Um pintor de costumes e temas clássicos que dedicava horas de suas composições a retratar naturezas-mortas em recantos vazios de salões, detalhes de toucadores, quartos espelhados, vasos com flores, mesas após a refeição, jantares em família, encontros de amigos. Quando levava seu cavalete às ruas, plasmava imagens de cruzamentos barulhentos, portos e ruas movimentadas de diversas cidades europeias em plena era moderna; partidas de tênis no sábado à tarde; passeios de barcos de senhoritas. Retratos... muitos retratos de centenas de rostos e costumes do final do século 19, até a metade do século 20. Jacques-Émile Blanche foi um artista que testemunhou grandes mudanças e modernizações, mantendo-se suspenso num tempo e aura específicos, numa atmosfera aromatizada pelos charutos ingleses, ao som do farfalhar de longos vestidos arrastados nos salões.
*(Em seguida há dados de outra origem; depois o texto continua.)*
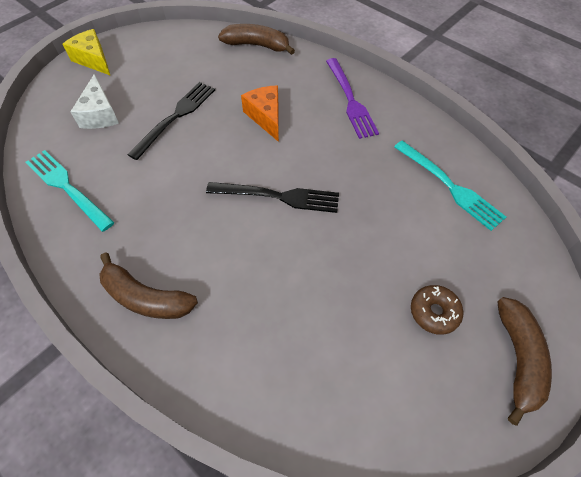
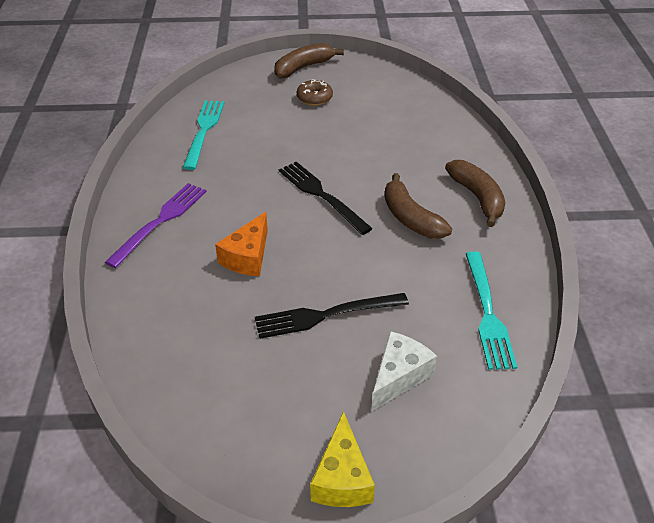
camera: 135 degrees left, 15 degrees down
brown banana [218,24,295,55] -> brown banana moved to [384,173,452,239]

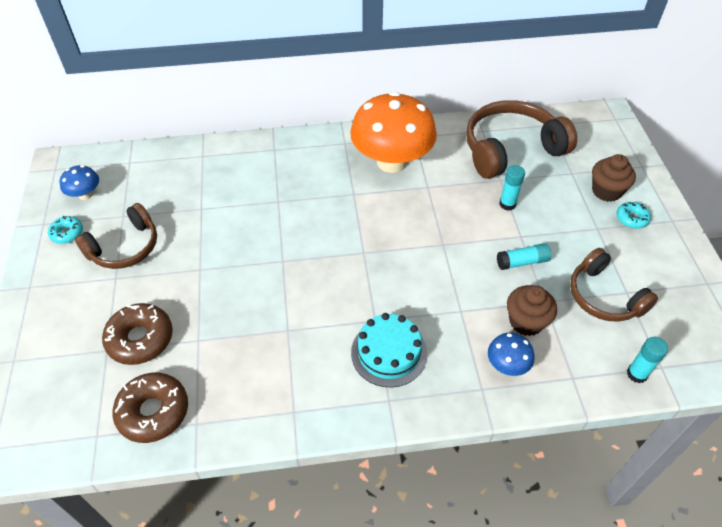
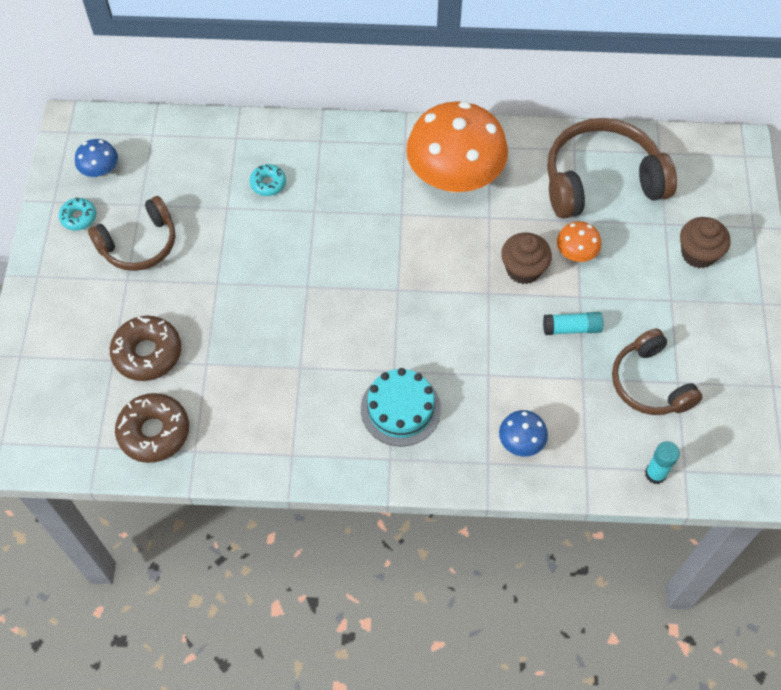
camera: 10 degrees right, 10 degrees up
turquoise glue stick [499,165,525,211] -> orange mushroom [557,221,601,262]
brown cupcake [507,285,557,336] -> brown cupcake moved to [501,233,552,284]
turquoise donut [616,202,651,229] -> turquoise donut moved to [250,164,286,196]

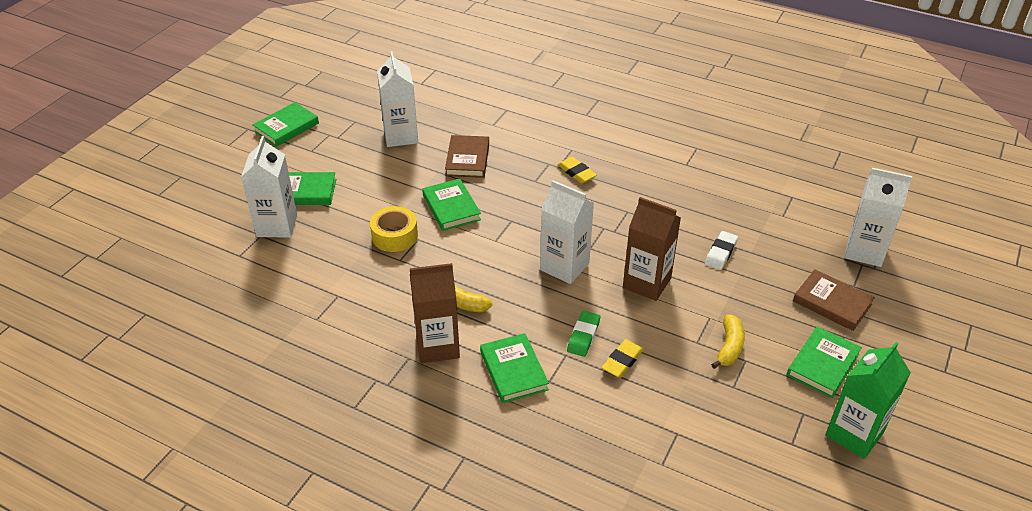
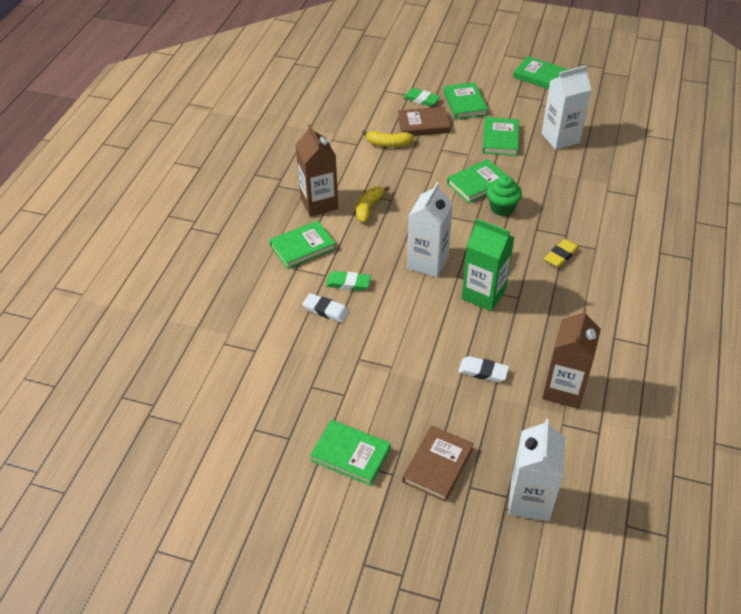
camera: 80 degrees right, 5 degrees up
white carton [241,136,297,238] -> green eraser [403,88,441,106]
yellow tape [370,206,418,252] -> none
brown book [445,135,489,178] -> brown book moved to [398,107,450,136]
yellow eraser [601,339,644,378] -> white eraser [302,293,349,323]
brown carton [623,197,681,301] -> brown carton moved to [542,308,601,409]
yellow banana [711,314,745,369] -> yellow banana moved to [362,130,414,147]
green carton [825,342,911,459] -> green carton moved to [462,219,514,311]
none -> green book [483,117,519,156]
none -> green cupcake [487,176,522,216]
O artista de múltiplas habilidades também não cedeu à novidade da fotografia. Para ele, a fotografia era uma mera ferramenta que o ajudava nos seus estudos de composição e iluminação, com resultados impressionantes, como na corrida de cavalos da tela Le Derby d’Epson, que foi pintada a partir de uma foto. Ou nos retratos que fez de Jean Cocteau, Gilda Darthy e Vaslav Nijinsky. Artistas fotografados em seu estúdio e jardim, e em seguida transpostos para a tela em cenários distintos aos da fotografia, numa livre reinterpretação do autor.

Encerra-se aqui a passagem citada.